Critique de ‘Vivre vite’ de Brigitte Giraud : « le bonheur trompeur de la maison avec jardin »

Critique de Vivre vite de Brigitte Giraud le bonheur

Dans le cadre de la vente d’une maison en périphérie lyonnaise, Brigitte Giraud raconte dans son dernier livre‘Vivez rapidement‘, ‘l’histoire d’un duel’. Loin de passer le ton mélodramatique auquel on pourrait s’attendre compte tenu du sujet, le roman, prix Goncourt 2022, explorer les causes qui déclenchent l’accident de moto dans lequel le partenaire du protagoniste décède et père de son fils, Claude.

L’auteur déploie dans une structure originale une litanie de courts chapitres dirigés par « oui » à travers lequel Giraud tente de remonter le temps pour analyser tous les facteurs qui ont déclenché l’accident fatidique. « Si je n’avais pas voulu vendre l’appartement », « Si j’avais eu un téléphone portable », « Si mon frère n’avait pas soudainement pris une semaine de vacances », « Si grand-père ne s’était pas suicidé », etc. En ce sens, Giraud semble vouloir lire le livre où tout est écrit « là-haut » ou, dans la tradition musulmane, le « maktoub ». Si un accident est un événement imprévisible, Giraud essayer de savoir si c’était vraiment si imprévisible comme il semble depuis le début, ou si c’était en fait le destin.

En revanche, l’auteure ne cache pas la composante autobiographique de l’histoire qu’elle écrit 20 ans après les faits, si bien que le la part émotionnelle est amortie par ce besoin d’achatcomprendre et trouver un sens à un événement apparemment aléatoire. En fait, ce roman répond à un premier écrit par Giraud en 1999, ‘À présent’, sur le même événement, mais avec un registre plus tragique.
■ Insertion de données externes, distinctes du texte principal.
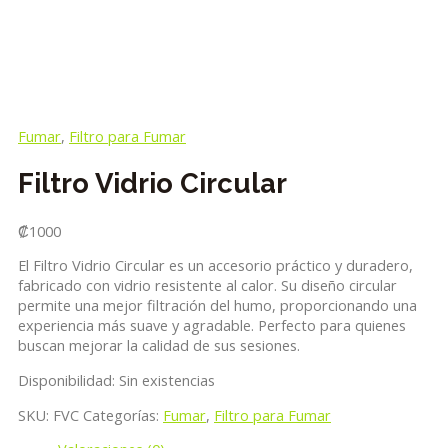
Fumar
,
Filtro para Fumar
Filtro Vidrio Circular
₡
1000
El Filtro Vidrio Circular es un accesorio práctico y duradero,
fabricado con vidrio resistente al calor. Su diseño circular
permite una mejor filtración del humo, proporcionando una
experiencia más suave y agradable. Perfecto para quienes
buscan mejorar la calidad de sus sesiones.
Disponibilidad:
Sin existencias
SKU:
FVC
Categorías:
Fumar
,
Filtro para Fumar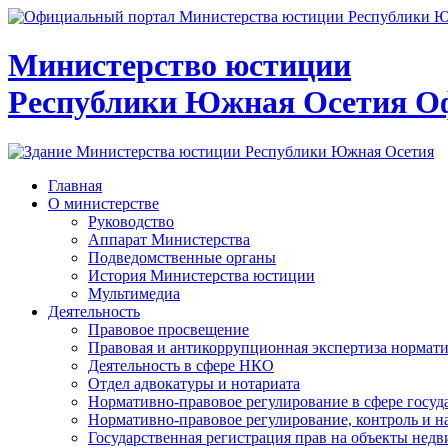
Министерство юстиции
Республики Южная Осетия
О
Главная
О министерстве
Руководство
Аппарат Министерства
Подведомственные органы
История Министерства юстиции
Мультимедиа
Деятельность
Правовое просвещение
Правовая и антикоррупционная экспертиза нормат
Деятельность в сфере НКО
Отдел адвокатуры и нотариата
Нормативно-правовое регулирование в сфере госу
Нормативно-правовое регулирование, контроль и н
Государственная регистрация прав на объекты недв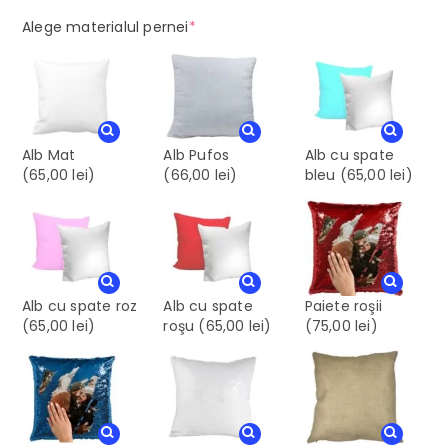
(required)
Alege materialul pernei
*
Alb Mat
Alb Pufos
Alb cu spate
(65,00 lei)
(66,00 lei)
bleu
(65,00 lei)
Alb cu spate roz
Alb cu spate
Paiete roşii
(65,00 lei)
roşu
(65,00 lei)
(75,00 lei)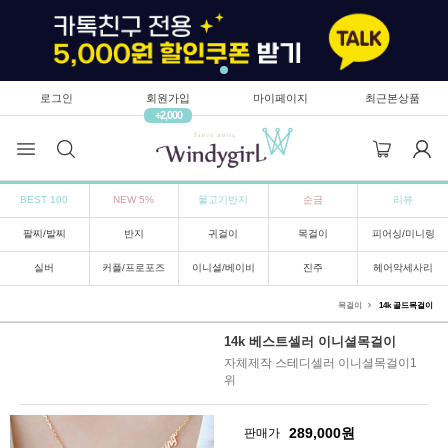
로그인
회원가입
마이페이지
최근본상품
+2,000
BEST 100
NEW 5%
물고기반지
순금
리뷰
팔찌/발찌
반지
귀걸이
목걸이
피어싱/미니링
실버
커플/프로포즈
이니셜/베이비
진주
헤어악세사리
목걸이
14k 골드목걸이
14k 베스트셀러 이니셜목걸이
자체제작 스테디셀러 이니셜목걸이1
위
289,000
원
판매가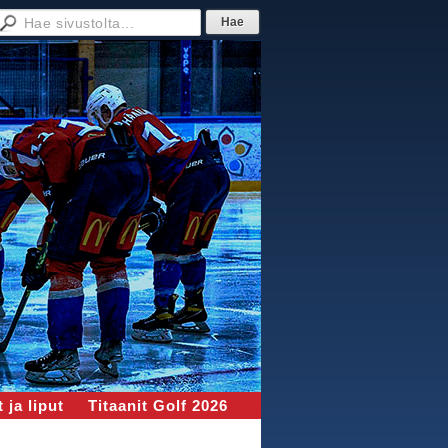
 ja liput
Titaanit Golf 2026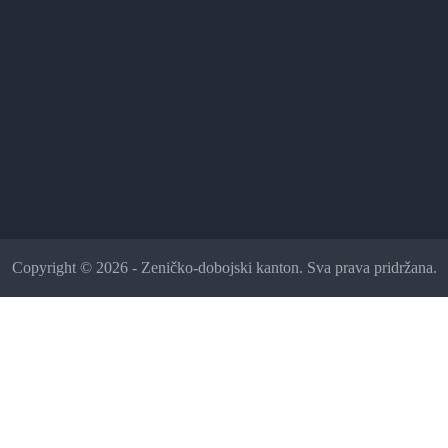
Copyright © 2026 - Zeničko-dobojski kanton. Sva prava pridržana.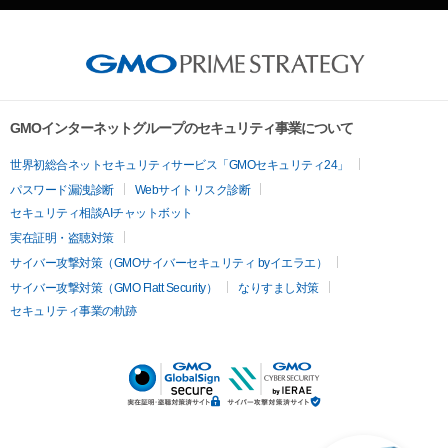
GMOインターネットグループのセキュリティ事業について
世界初総合ネットセキュリティサービス「GMOセキュリティ24」
パスワード漏洩診断
Webサイトリスク診断
セキュリティ相談AIチャットボット
実在証明・盗聴対策
サイバー攻撃対策（GMOサイバーセキュリティ byイエラエ）
サイバー攻撃対策（GMO Flatt Security）
なりすまし対策
セキュリティ事業の軌跡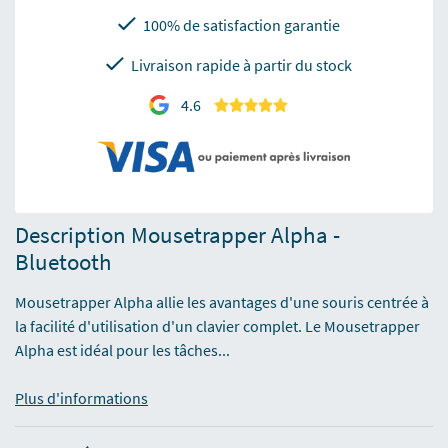
100% de satisfaction garantie
Livraison rapide à partir du stock
4.6
Description Mousetrapper Alpha -
Bluetooth
Mousetrapper Alpha allie les avantages d'une souris centrée à
la facilité d'utilisation d'un clavier complet. Le Mousetrapper
Alpha est idéal pour les tâches...
Plus d'informations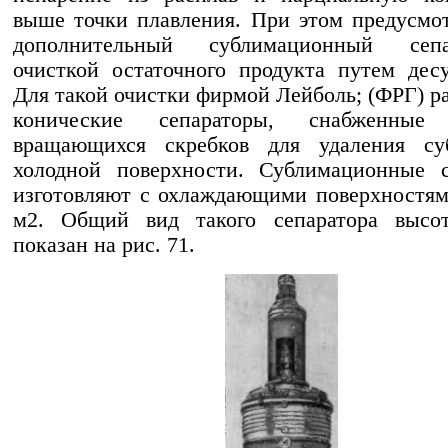
выше точки плавления. При этом предусмо
дополнительный сублимационный сеп
очисткой остаточного продукта путем дес
Для такой очистки фирмой Лейболь; (ФРГ) р
конические сепараторы, снабженные 
вращающихся скребков для удаления су
холодной поверхности. Сублимационные с
изготовляют с охлаждающими поверхностями
м2. Общий вид такого сепаратора высо
показан на рис. 71.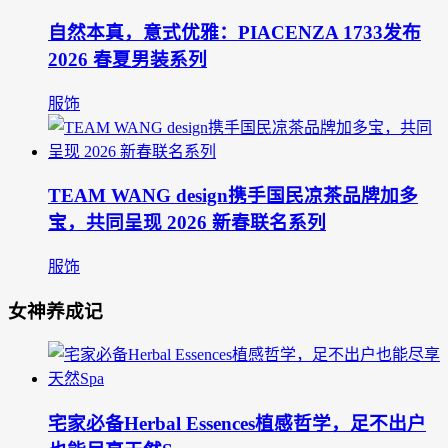
自然本真，意式优雅：PIACENZA 1733发布
2026 春夏男装系列
服饰
TEAM WANG design携手国民凉茶品牌加多
宝，共同呈现 2026 新春联名系列
服饰
女神养成记
宅家必备Herbal Essences植感哲学，足不出户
Le fait que ce prix Goncourt n’ait pas les ventes escomptées est surprenant, selon de récents articles parus dans la presse française. Surprenant car nous sommes avant un livre court qu’on ne peut laisser jusqu’à la fin. Lecture fluide et sujet captivant, sans être « thriller ». Au départ, pas de travail stylistique ostentatoire, mais prose décisive et rédaction efficace. Elle est essentiellement soutenue par le regard de l’auteur, qui raconte cette triste histoire à la première personne tout en sachant trouver le ton juste pour la rendre universelle. Il est capable de mettre en scène une expérience générationnelle, celle de trouver une maison à habiter – bien sûr, chaque fois plus belle et plus grande – pour fonder une famille et réaliser le rêve capitaliste occidental.

Peut-être que le fait de faire pivoter toute l’intrigue autour de la recherche d’une maison à acheter et à posséder, comme symbole du triomphe vital, lui donne un point très actuel, tout en permettant une réflexion sur ce qui est important dans la vie. En plus de s’adresser souvent au lecteur, de créer un effet de complicité, la pointe d’humour de Giraud ressort, alors qu’elle se peint en pleine euphorie immobilière, visitant des appartements en extase et projetant tous ses rêves sur la maison qu’elle acquiert finalement malgré les difficultés. C’est une vieille maison avec un jardin où il était arrêté pendant la Seconde Guerre mondiale le résistant Jean Moulin qui au départ n’est pas à vendre. Indirectement, à cause de la maison, votre partenaire finit par mourir dans un accident de moto, qui est, d’autre part, le résultat de un désir de vivre vite, pour la précipitation qui nous aveugle de voircessé, pour avoir trop voulu courir dans tous les sens et que Giraud dévide avec la lucidité qu’apporte un regard rétrospectif.

« Vivre vite » sert, en revanche, à faire connaître un auteur qui a une prose décisive et un regard avisé, et qui fait traduire d’autres ouvrages en espagnol, comme « Maintenant » ou « Avoir un corps ».